# Directions
Collect every line in the entries below that contains the word "valid", copying each line in full. Matches must have the same case.

# Source material
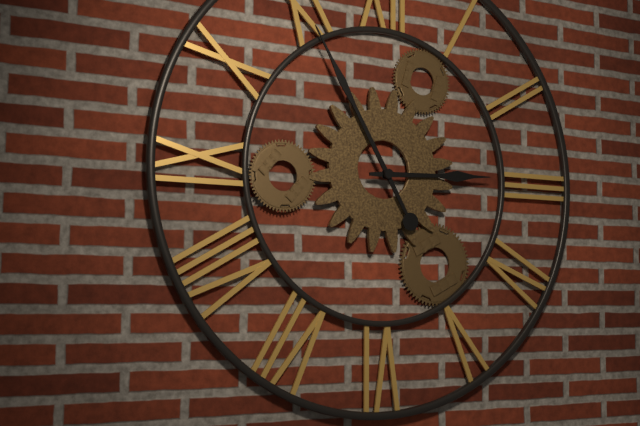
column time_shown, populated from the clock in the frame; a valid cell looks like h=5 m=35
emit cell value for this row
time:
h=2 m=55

--

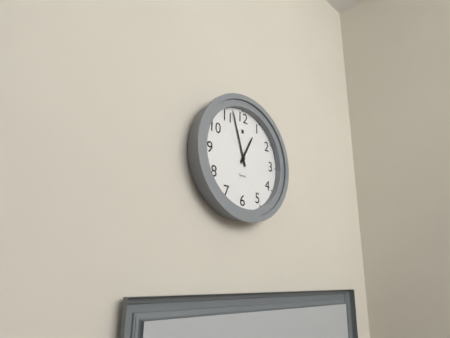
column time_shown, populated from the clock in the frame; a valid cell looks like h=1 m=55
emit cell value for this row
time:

...

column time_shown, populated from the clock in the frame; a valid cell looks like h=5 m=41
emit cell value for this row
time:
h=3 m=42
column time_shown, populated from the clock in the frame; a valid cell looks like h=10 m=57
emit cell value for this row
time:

# Answer to the task
column time_shown, populated from the clock in the frame; a valid cell looks like h=5 m=35
column time_shown, populated from the clock in the frame; a valid cell looks like h=1 m=55
column time_shown, populated from the clock in the frame; a valid cell looks like h=5 m=41
column time_shown, populated from the clock in the frame; a valid cell looks like h=10 m=57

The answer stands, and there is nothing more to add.